= Your objective =
Word-for-word transcription: reproduce all of the data, but not the pictures.

= Recorded data =
==*==

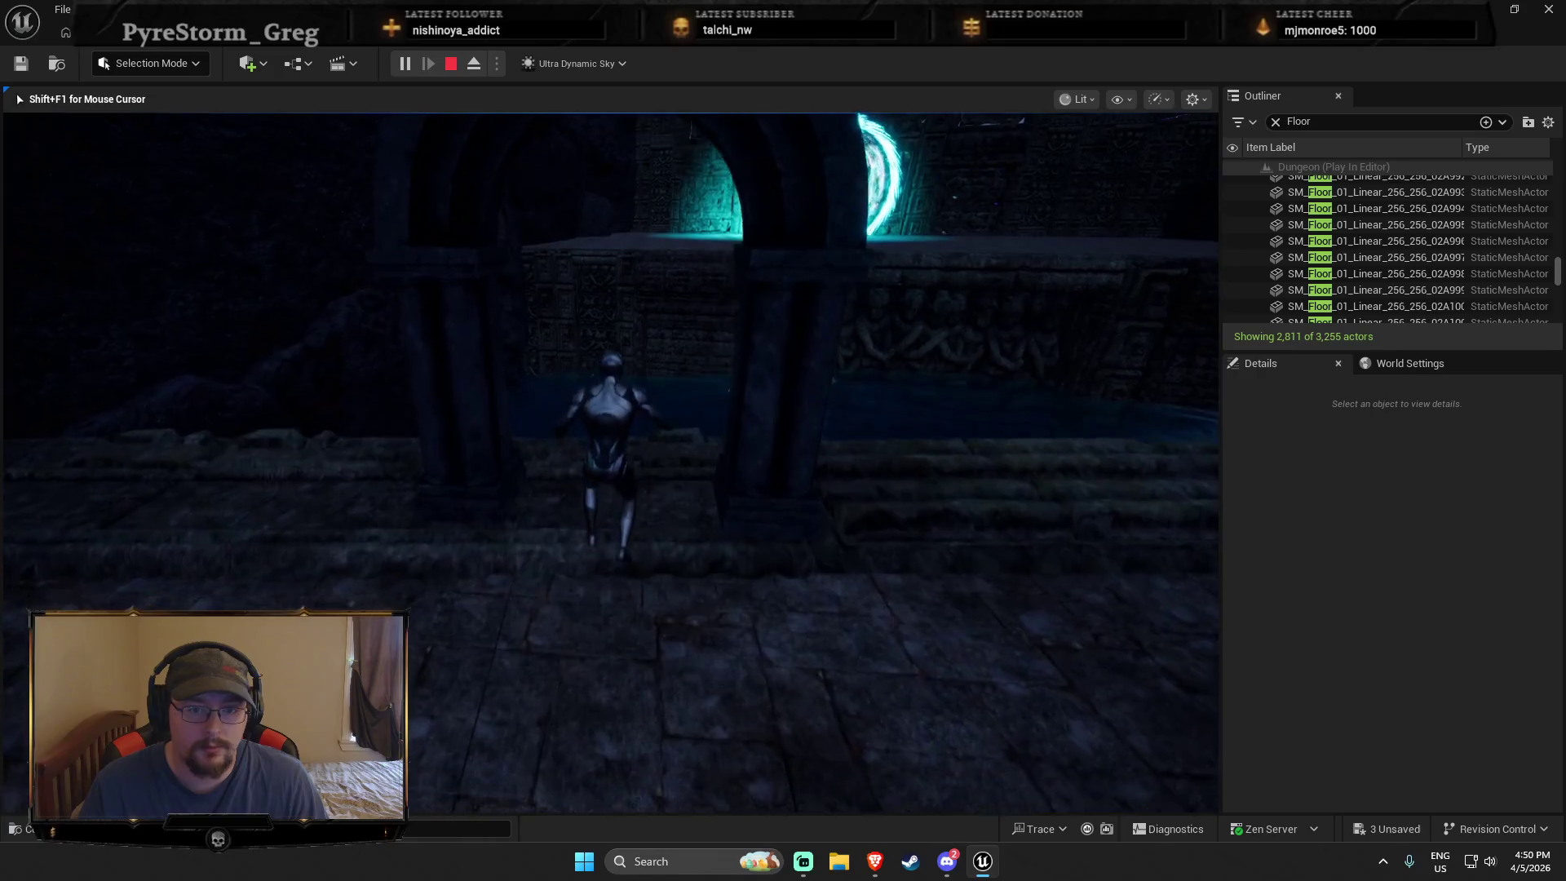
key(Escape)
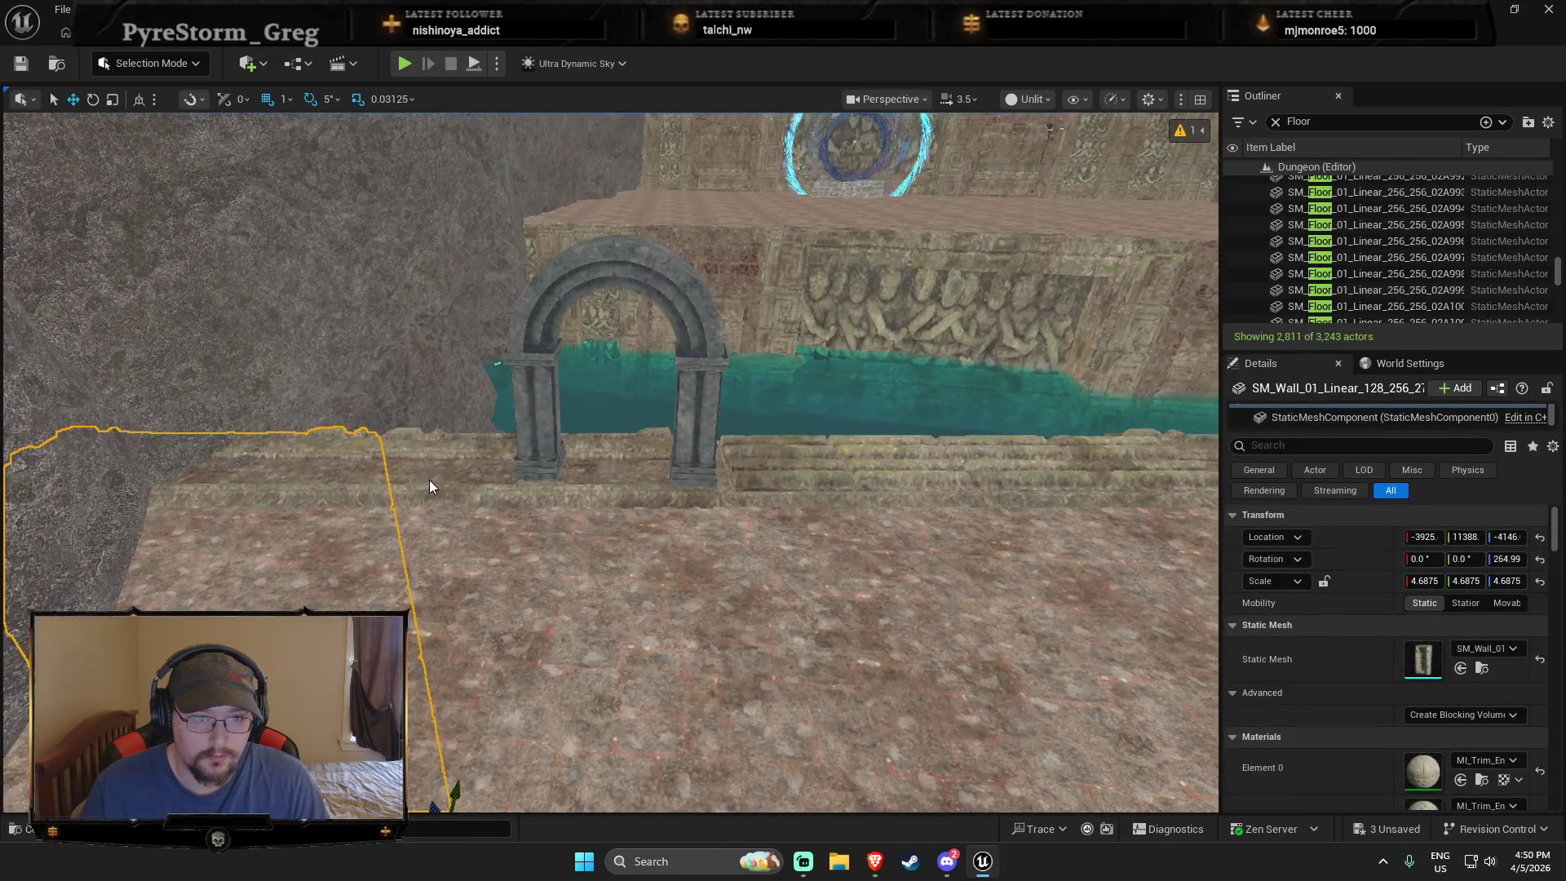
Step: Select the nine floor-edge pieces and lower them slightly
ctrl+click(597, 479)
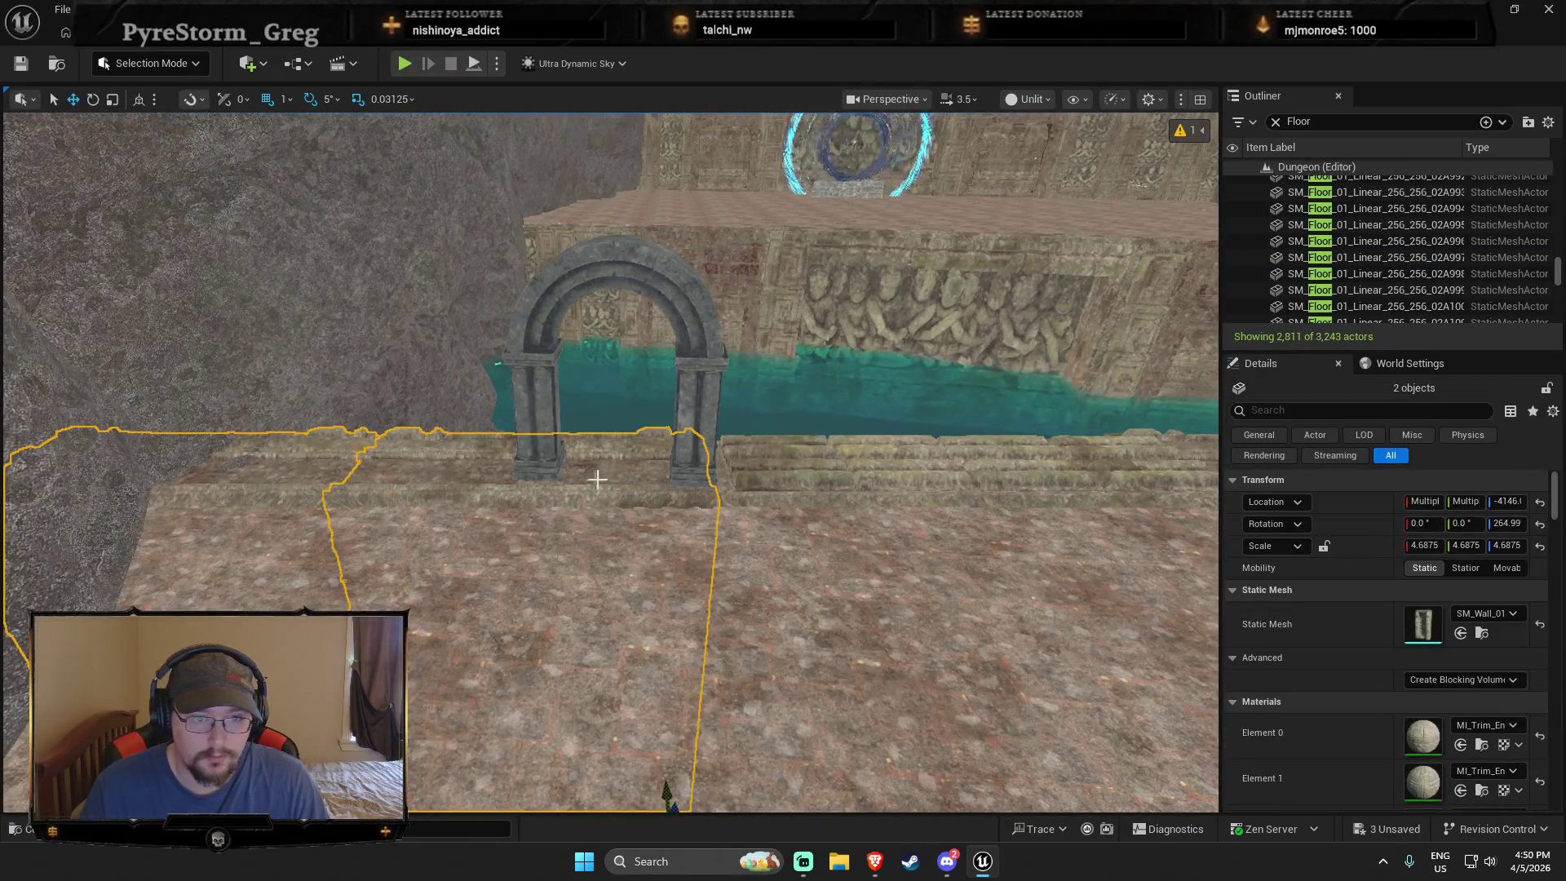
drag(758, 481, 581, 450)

==*==

= Written reply =
key(Escape)
Step: Select the nine floor-edge pieces and lower them slightly
ctrl+click(597, 479)
drag(758, 481, 581, 450)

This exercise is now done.